Configuration YAML

The FISSEQ pipeline is configured with a YAML file that defines how to interpret the dataset. A default configuration (config.yaml) ships with the pipeline and is used if no custom configuration is provided.

Default configuration

# Regex or list to select feature columns
# (CellProfiler columns start with an uppercase and contain an underscore)
feature_cols: "^[A-Z][A-Za-z0-9]*_.*"

# SQL-like WHERE clause to select control samples.
# The query will be interpolated into:
#   SELECT * FROM self WHERE {control_sample_query}
control_sample_query: "variantClass = 'WT'"

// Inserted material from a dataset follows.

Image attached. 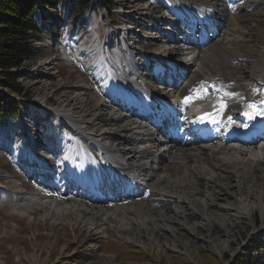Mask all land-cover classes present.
<instances>
[{"label": "bare ground", "instance_id": "obj_1", "mask_svg": "<svg viewBox=\"0 0 264 264\" xmlns=\"http://www.w3.org/2000/svg\"><path fill=\"white\" fill-rule=\"evenodd\" d=\"M169 1L172 2V0ZM173 1L176 2V0ZM217 1L219 0H191L193 4H205V7L210 10L207 16L208 32L213 31L214 34H208L206 38L199 40L203 49L190 52L176 49L173 52L187 60L183 66L187 70L186 81H189L190 85H188L189 89L182 88L180 92L189 96L195 93L192 108L200 104H212L222 108L224 103L228 102V108L222 116L226 119L231 117V120L224 125L229 127L233 125L234 116L243 110L246 111L248 118L258 114L257 107L253 108L256 100L251 103L247 100L254 99L252 96H260L258 101L264 99V51L251 48L252 46L245 50L247 56H243L238 51L249 46L250 43L256 46L264 43V0H230L227 3L223 2L222 5H217ZM136 2L140 5L135 4ZM230 3L234 8L229 6ZM121 7L128 8L126 19L135 27H139L145 16L153 12V8L143 6L141 0H123ZM130 28L129 25L126 28L121 27L125 34ZM151 36L155 37V35ZM150 41L151 49H145L147 47L144 43L129 44L134 58H128L129 66L126 68L120 56L113 55L104 61L90 65L89 68L92 69L90 75L94 82L82 83L71 96L68 95V90L63 89L64 93L59 97L58 105H53V110L50 111V113L54 112L55 118H58L51 123L52 126L58 128L64 123L65 127L70 124L75 127L74 146L83 159L84 157L88 159L89 155L77 143L81 139L78 138L79 133L88 135L98 147V151L105 150L106 156L111 161L129 166L134 178L138 179L144 174L143 182L140 183H147L145 189L149 190L148 197L128 202V196H123L112 207L75 197L68 199L59 197L65 191L64 185L50 187L47 190L34 189L31 192L17 188L11 195L10 209L28 214L34 212L35 207L32 204L35 203L36 208L41 211V216L36 218L31 213L28 218L31 223H46L48 219L54 217L52 224H55L56 215L61 218L63 215L71 214L78 222L91 227L90 229L98 227V232H107V229L112 228L118 237L129 243H142L144 240L141 239L144 237L157 246L168 243L169 247L189 250V241L177 242L176 239L180 237L176 233L180 229L193 232L196 228L185 221L182 209L187 206H183L184 202L192 203L191 200H194L190 199V196L198 193L204 196L200 199L202 208L196 207L195 204L191 206L195 215L205 221L204 225L209 230L219 223L220 229L227 233L229 229L239 226L236 225L239 223L238 218L248 219L255 225V229L257 228L253 219L257 209L261 210L264 218V148H258L252 141H249L247 147H235L229 141V144L221 141L201 144L196 139L189 141L192 145L190 147L174 145L169 148L167 145H160L156 136L152 134L155 123L153 118L138 122L130 117L129 110L120 108L121 98L118 95L120 92L123 95L126 86L135 88L134 84H138L141 92L146 94L149 92L156 94L159 90L151 81L143 82L147 74V66H142L139 62L150 57L161 58L167 63L170 61L165 58L167 47L162 45L160 40L150 39ZM53 59L42 62L39 67L47 68L49 74L56 76L54 86H67V82L58 77ZM88 59L90 60L89 57ZM234 63L243 69L239 72L241 74L239 77L233 74L226 77L224 68ZM236 66L233 65L232 71H238ZM182 74L180 71V75ZM37 75L40 77L41 73ZM150 77L152 78L151 74ZM43 82L37 79L35 84L39 90H43V94L40 95L41 100L50 103L53 89L56 87L51 90V83L46 81L43 85ZM255 83H257V89L252 87ZM86 92L93 96L98 95V100L92 103L93 98L87 96ZM157 99L164 100V97L157 96ZM157 99L154 98V100ZM168 99L177 100V92ZM158 114L160 117L164 115V113ZM235 124L238 123L235 122ZM78 129H81V132ZM53 142L54 138L51 137L50 144ZM34 146L32 143L33 149ZM60 153H62L61 150ZM29 158L26 160L24 171L30 177L44 179L49 176V173L52 177L54 169L45 168L46 158L39 157L36 152ZM32 158L37 160L36 163L32 162ZM154 163H158V166L153 165ZM60 177L63 175H60L59 179ZM61 179L63 181V178ZM148 198H150L149 201ZM207 203H215L227 212L212 213L208 211ZM155 206L162 210L166 207V211H158ZM2 207H4L3 204ZM180 211L183 214L179 218H183L180 222L172 224L171 214L175 216ZM261 227L264 228V221ZM160 228L169 233L163 237L161 244L158 240L154 241V234ZM133 229L138 231L133 232ZM138 232L144 233L137 235ZM211 244L213 248L217 246L212 242ZM107 259L108 264L113 262L111 254H108Z\"/></svg>", "mask_w": 264, "mask_h": 264}, {"label": "rangeland", "instance_id": "obj_2", "mask_svg": "<svg viewBox=\"0 0 264 264\" xmlns=\"http://www.w3.org/2000/svg\"><path fill=\"white\" fill-rule=\"evenodd\" d=\"M64 2H66V4L63 5ZM68 3L69 0H60V4L56 9L45 8L47 11L46 15L49 16V14H54L51 16L52 19L55 18L58 21L51 22L50 20L47 24L48 27L43 28V33H41L39 39L30 43L34 48L33 50L35 51L36 56L34 58L28 57L21 67L14 69L16 70L14 72L16 73L17 78L15 82L21 86V90L17 91L9 86H0V93L6 98H13L17 100L19 104L24 102L33 107L34 105L29 104L28 101H35L40 105L37 108L45 110V107H50L49 105H51V107L53 105H58V99L64 93V90H68V95L71 96L74 94L73 91L77 87H80L82 83H91L93 80L91 76H89L83 68H79L78 66V64H83V62L70 64L65 61H58L57 59L58 52L56 51V48L58 44H56V41L61 37L62 32H66V34L71 33L70 28L75 27L73 26L74 23L76 27H79V33L86 36L85 42L87 43L90 41L94 43V47L90 50L91 54L89 55V58L93 60V63H96L98 55H100L101 58V54L104 52L107 55H109L110 52V54H115L116 52L126 53L124 48L116 46L117 39L112 36V33H108L107 31L105 17L106 8L103 4H101V7L99 5L95 6L98 15L96 25L91 30H88L90 25L83 22L86 21V17L84 16L87 14H83V7L76 8L78 5L74 3V7L70 5V7L67 8L69 5ZM84 3V5L87 4L88 6H91L90 0L89 4L87 2ZM135 4L140 5L139 2H136ZM114 9L118 11L120 6L116 5ZM157 13L159 14L161 12L158 11ZM125 18L126 16L118 13L117 19L118 22L120 21V27L131 25L124 22ZM121 22L126 25H123ZM113 26L115 25L112 24L110 27ZM119 32H121L122 36H119L122 38L123 34L126 35L128 42L138 39L136 35L128 36L123 31ZM144 34L150 33L144 32ZM110 42L115 45L111 46ZM249 47L255 49L259 48V50L264 51V43H259L258 46L254 43H250L249 46L238 51L243 56H247L248 54L245 53V50ZM125 55H127V53ZM52 58H54L53 62L58 77L62 81H66L67 86H54L56 76L54 74H49L50 72L47 68L39 67L42 62L52 60ZM233 65L236 66L235 63L229 64L228 67L224 66L226 68H224V74L226 77L232 76V74L239 77L241 74L239 72L243 69H241L240 66H236L238 71L234 72L232 71ZM126 67L128 66L126 65L125 68ZM39 72L42 77H37ZM3 77L4 76L0 74V79ZM37 79L43 80V85L46 81H49V83H51V90L56 87L53 89L54 92L51 96L50 103H45L43 102V99L41 100L40 95L43 94V90H39L35 84ZM96 85L97 84L95 83V86ZM86 93L88 94L87 96L93 98L92 103H95L96 99L98 100V95L93 96L88 92ZM47 111L50 112L51 110H46V112ZM22 124V119L20 120L17 117H10L8 115V124L6 123L5 126L0 127V151L3 150L2 143L4 141L9 143L11 147L14 145L15 136L17 137L18 131L21 132ZM25 124L29 127L31 123L29 122ZM39 126H41V122H39ZM36 128L39 129L40 127ZM17 146L19 147L20 143ZM14 148L15 151L18 150L15 145ZM19 153L21 152L15 153L12 152V150H9L7 155L2 156L0 154V186L3 185L13 188V191L18 188V181H16V179L24 177L23 169L18 166L17 163V159L20 160V156L22 155ZM31 160L34 163L37 161L35 158H32ZM37 166L39 167L38 164ZM47 167L52 168L48 162H46L45 168ZM23 184V186H20L21 190L31 191L35 187L31 181ZM1 191L2 189H0V192ZM203 197V195L195 193L193 196H190V199H193L194 201L191 200L192 203L184 202L183 206H187L184 208L182 207L183 209L181 208L184 210L185 221L196 227L193 232H190L187 229H180L176 233L182 238H177V242L180 240L189 241V250L176 247L168 248V243L157 246L154 242H150L144 237L141 239L144 240L142 243L138 242L134 245L125 241L123 238L118 237L112 228L107 229V232H98V227L90 229L91 227H88L87 224L78 222L74 219V215L71 214L63 215L61 218L56 215L55 218H57V221L55 224H52V219H54V217L48 219L46 223H31L28 219L30 218L31 213L33 214L32 216L36 218L41 216V211L36 208L35 203L32 204L35 207V209H33L34 212L28 214L12 210L9 208L10 206L2 207L0 204V264H108V254H111L113 257V262L111 264H244L245 261L249 262L253 260L255 264H259V260L264 257L260 256V254L257 255L256 251H258L257 249L261 251L260 248H262L264 244H258V247H253V250L251 244L256 239L260 242H264V228L261 227L264 218L261 210L257 209L253 216L257 227L256 229L255 225L248 219L238 218L237 220L239 223H236V225L239 226L229 229L227 233L220 229L219 223H216V226L209 230L204 225L205 221L195 215L192 208L193 206H191V204H195L196 207L202 208L200 205V199ZM207 206L209 207L208 211L212 213L227 212L226 209L219 208L215 203H207ZM165 208L166 207H163L164 210H162V208H157L155 206V209L158 211L164 212L166 211ZM182 214V211L175 216L174 214H171L173 217V221H171L172 224L178 221L180 222L183 217L179 218V216H182ZM137 231V229H133V232ZM140 233L144 232H138L137 235ZM166 235H169V233L160 228L154 234V241L158 240L161 244L163 237ZM208 240L217 246L213 248L214 246ZM259 241L256 242L258 243ZM139 243H141L143 247L138 245ZM98 245H102V247L98 248ZM150 248L156 249V252H151ZM150 253H153L152 257L150 256ZM262 264H264V262H262Z\"/></svg>", "mask_w": 264, "mask_h": 264}, {"label": "trees", "instance_id": "obj_3", "mask_svg": "<svg viewBox=\"0 0 264 264\" xmlns=\"http://www.w3.org/2000/svg\"><path fill=\"white\" fill-rule=\"evenodd\" d=\"M59 4L60 0H0V74L4 76L0 79V86L21 90L15 82L16 73L11 69L35 55L28 42L35 32L41 30L45 7ZM17 109V100L0 93V125L5 120V113L15 116Z\"/></svg>", "mask_w": 264, "mask_h": 264}]
</instances>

# The name of the column containing the batch identifier
batch_col_name: "tile_experiment_well"

# Column containing biological labels
label_col_name: "aaChanges"

Field descriptions

feature_cols

  • Type: str (regex pattern) or list[str] (explicit list).
  • Default: ^[A-Z][A-Za-z0-9]*_.*
  • Defines which columns are treated as features.
  • For CellProfiler outputs, this matches columns starting with an uppercase letter and containing an underscore.

control_sample_query

  • Type: str (SQL-like WHERE clause).
  • Default: variantClass = 'WT'
  • Used to flag control samples.
  • Applied as a boolean mask when constructing metadata.

Example

control_sample_query: "treatment = 'DMSO'"

batch_col_name

  • Type: str
  • Default: tile_experiment_well
  • Column containing batch identifiers (e.g., well, experiment, or run).
  • Used for stratification and harmonization.

label_col_name

  • Type: str
  • Default: aaChanges
  • Column containing biological labels (e.g., variant information).
  • Used for stratification during validation.